• **Dataset excerpt**:
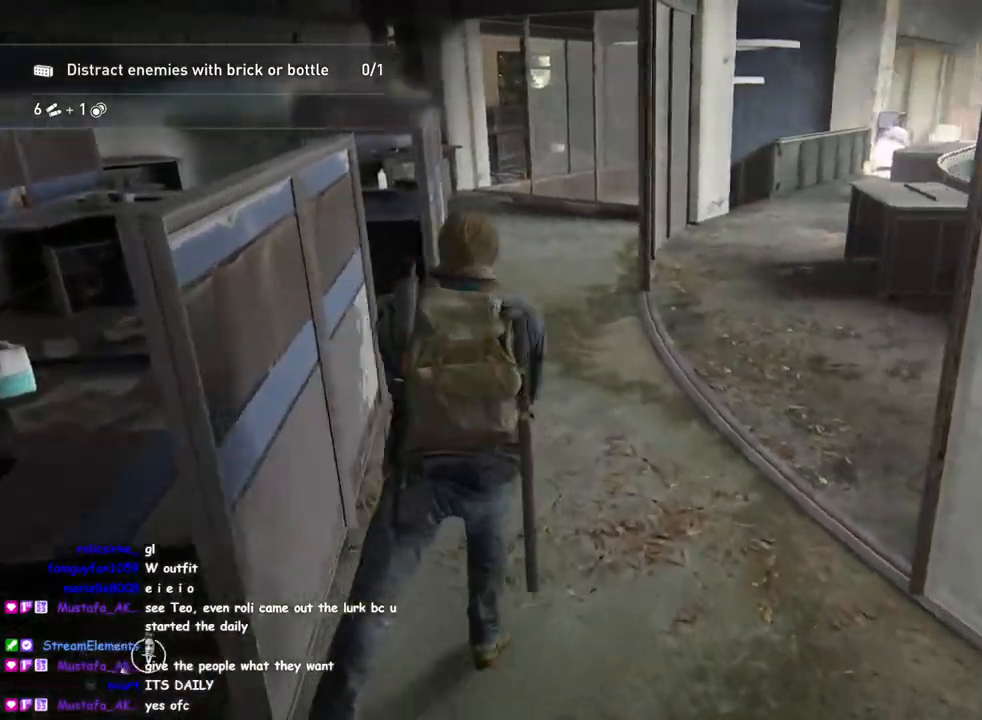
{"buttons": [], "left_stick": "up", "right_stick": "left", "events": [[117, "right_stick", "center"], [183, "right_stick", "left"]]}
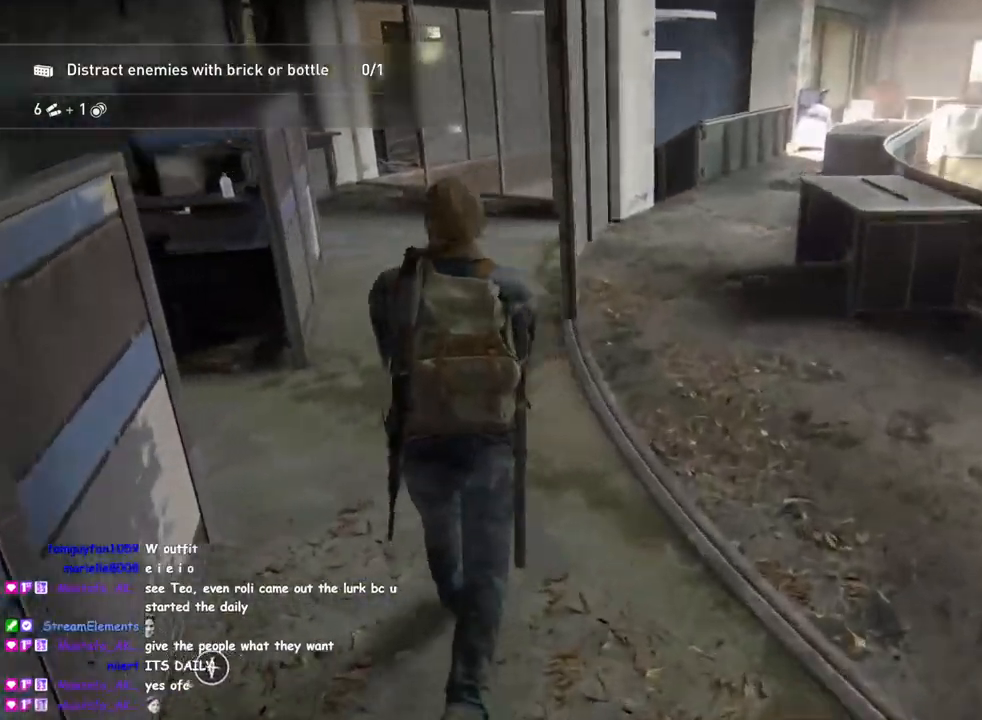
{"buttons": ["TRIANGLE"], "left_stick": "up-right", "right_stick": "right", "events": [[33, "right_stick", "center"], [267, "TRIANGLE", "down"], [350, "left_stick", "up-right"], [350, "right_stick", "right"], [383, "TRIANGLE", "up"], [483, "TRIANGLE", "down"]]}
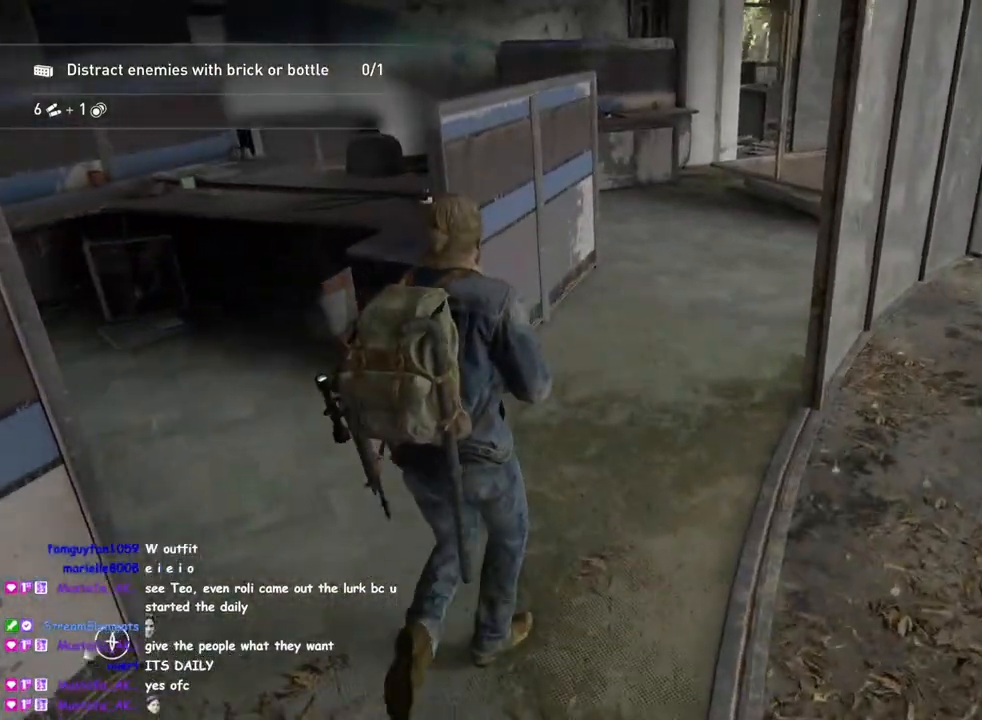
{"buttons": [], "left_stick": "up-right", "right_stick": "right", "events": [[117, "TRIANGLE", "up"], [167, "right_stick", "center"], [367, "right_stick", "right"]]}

• **What to work on**: Reproduce the preceding material exactly, skipping pictures.

• **Finished exercise**:
{"buttons": [], "left_stick": "up", "right_stick": "left", "events": [[117, "right_stick", "center"], [183, "right_stick", "left"]]}
{"buttons": ["TRIANGLE"], "left_stick": "up-right", "right_stick": "right", "events": [[33, "right_stick", "center"], [267, "TRIANGLE", "down"], [350, "left_stick", "up-right"], [350, "right_stick", "right"], [383, "TRIANGLE", "up"], [483, "TRIANGLE", "down"]]}
{"buttons": [], "left_stick": "up-right", "right_stick": "right", "events": [[117, "TRIANGLE", "up"], [167, "right_stick", "center"], [367, "right_stick", "right"]]}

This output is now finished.